• [Estratto fornito]:
• • • • • • •

Si tratta di una misura coercitiva indiretta a carattere pecuniario, modellata sulla falsariga dell’istituto francese dell’ astreinte, che mira a vincere la resistenza del debitore, inducendolo ad adempiere all’obbligazione sancita a suo carico dall’ordine del giudice.

La misura della penalità di mora può trovare applicazione se sussistono tutti i tre presupposti stabiliti dall’ art. 114 comma 4, lettera e), c.p.a., ossia quello positivo, costituito dalla richiesta di parte e quelli negativi, costituiti dall’insussistenza di profili di manifesta iniquità e dall’insussistenza di altre ragioni ostative.

Dall’introduzione dell’istituto si è posto il problema di stabilire se lo stesso sia ammissibile solo nel caso di obblighi di fare infungibile o non fare oppure anche nel caso di pagamento di somme di danaro.

La risposta della giurisprudenza è stata inizialmente negativa (Tar Campania Napoli n. 2162/2011, Tar Lazio Roma n. 10305/2011, Tar Lazio Roma, Sez. II, n. 9037/2012, Tar Campania, Napoli Sez. IV, n. 4887/2012), considerandosi l’iniquità del pagamento di una somma di danaro ulteriore per il ritardo rispetto alla tutela già offerta dall’ordinamento per le obbligazioni pecuniarie.

• • • • • • •

• [Requisiti dell'esercizio]:
1. Riporta tutto il testo sulla penalità di mora, da "Si tratta di" giù fino a "altre ragioni ostative.".
2. Prosegui il testo sulla penalità di mora partendo subito dopo la sua ultima frase.
I record non servono per svolgere l'esercizio.

• [Materiale fornito]:

• • • • • • •

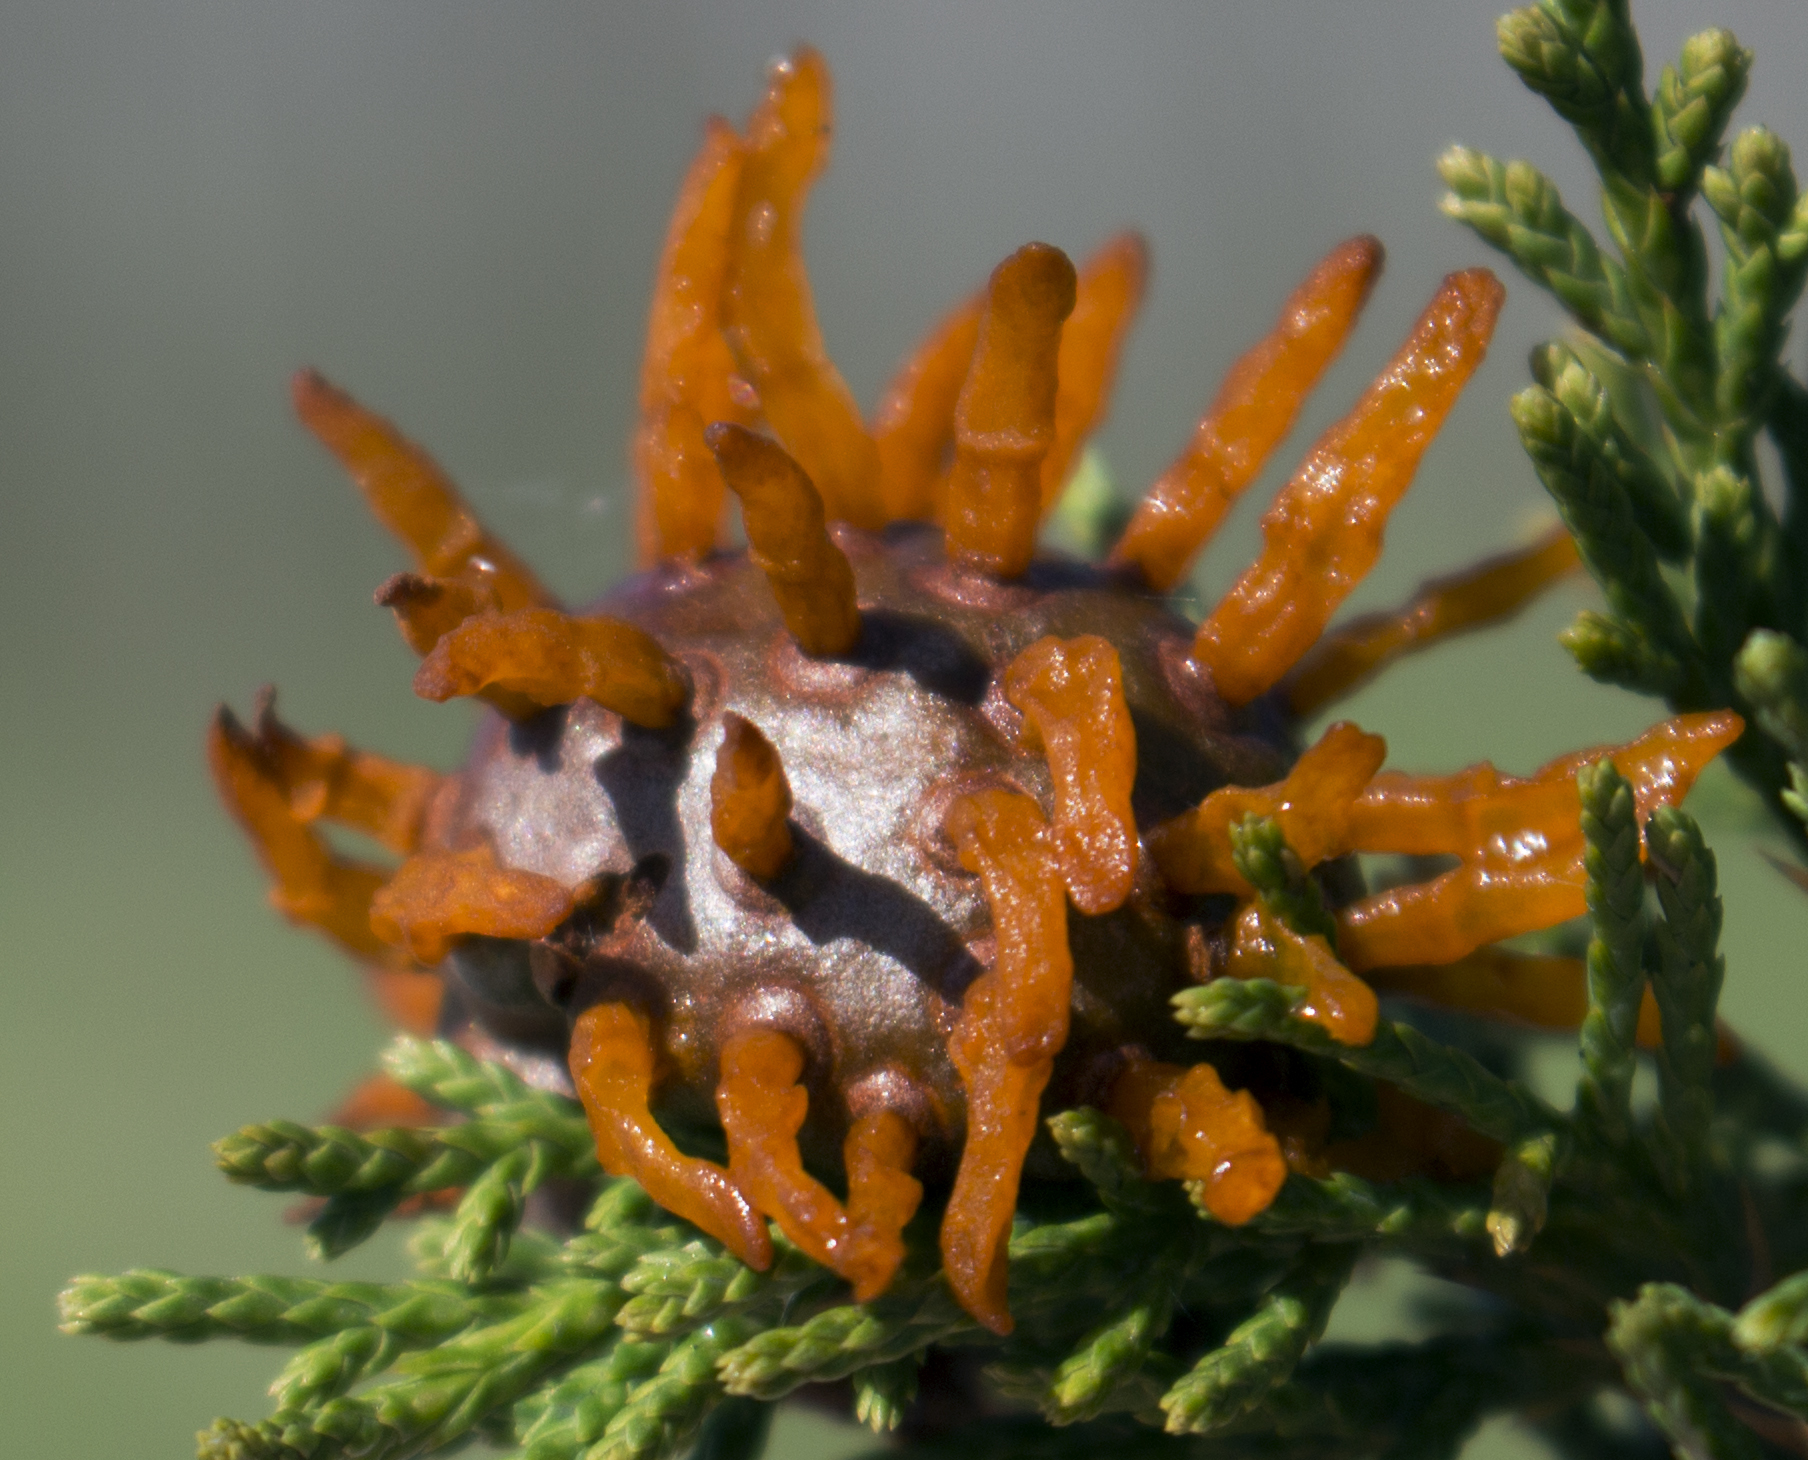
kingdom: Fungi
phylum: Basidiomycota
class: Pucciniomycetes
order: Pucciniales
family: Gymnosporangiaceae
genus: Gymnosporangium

• • • • • • •

• [Elenco delle risposte]:
1.
Si tratta di una misura coercitiva indiretta a carattere pecuniario, modellata sulla falsariga dell’istituto francese dell’ astreinte, che mira a vincere la resistenza del debitore, inducendolo ad adempiere all’obbligazione sancita a suo carico dall’ordine del giudice.

La misura della penalità di mora può trovare applicazione se sussistono tutti i tre presupposti stabiliti dall’ art. 114 comma 4, lettera e), c.p.a., ossia quello positivo, costituito dalla richiesta di parte e quelli negativi, costituiti dall’insussistenza di profili di manifesta iniquità e dall’insussistenza di altre ragioni ostative.

2.
Successivamente l’orientamento è mutato, così la misura è stata considerata applicabile anche alle sentenze di condanna pecuniarie della p.a., trattandosi, secondo il Consiglio di Stato, di un modello normativo che assolve ad una finalità sanzionatoria e non risarcitoria, in quanto non volta a riparare il pregiudizio cagionato dalla non esecuzione della sentenza, ma a sanzionare la disobbedienza alla statuizione giudiziaria e stimolare il debitore all’ adempimento (Consiglio di Stato sez. V n. 6688/2011, Consiglio di Stato sez. V n. 2744/2012, Consiglio di Stato sez. VI n. 4523/2012, Consiglio di Stato sez. VI n. 4685/2012, Consiglio di Stato sez. III n. 2933/2013).

Il Consiglio di Stato aveva in particolare sottolineato che, nell’ambito del processo amministrativo, l’istituto presenta un portata applicativa più ampia che nel processo civile, in quanto l’art. 114, comma 4, lettera e), del c.p.a. non ha riprodotto il limite, stabilito della norma di rito civile, della riferibilità del meccanismo al solo caso di inadempimento degli obblighi aventi per oggetto un non fare o un fare infungibile.

La fine dello scorso anno ha registrato, tuttavia, il ritorno del pregresso orientamento negativo.

Il Tar Lazio, infatti, in una sentenza del novembre scorso (Tar Lazio Roma n. 9364/2013) ha ritenuto di disattendere l’indirizzo positivo espresso dal Consiglio di Stato, affermando che non è possibile far ricorso alla astreinte quando l’esecuzione del giudicato consista nel pagamento di una somma di denaro, posto che in questo caso l’obbligo oggetto di domanda giudiziale di adempimento è esso stesso di natura pecuniaria ed è già assistito, a termine del vigente ordinamento, per il caso di ritardo nel suo adempimento, dall’obbligo accessorio degli interessi legali, cui la somma dovuta a titolo di astreinte andrebbe ulteriormente ad aggiungersi.

Secondo il Tar Lazio, inoltre, qualora il giudizio di ottemperanza fosse prescelto dalla parte per l’esecuzione di sentenza di condanna pecuniaria del giudice ordinario, la tesi favorevole alla ammissibilità della applicazione della astreinte finirebbe per consentire una tutela diversificata dello stesso credito a seconda del giudice dinanzi al quale si agisca.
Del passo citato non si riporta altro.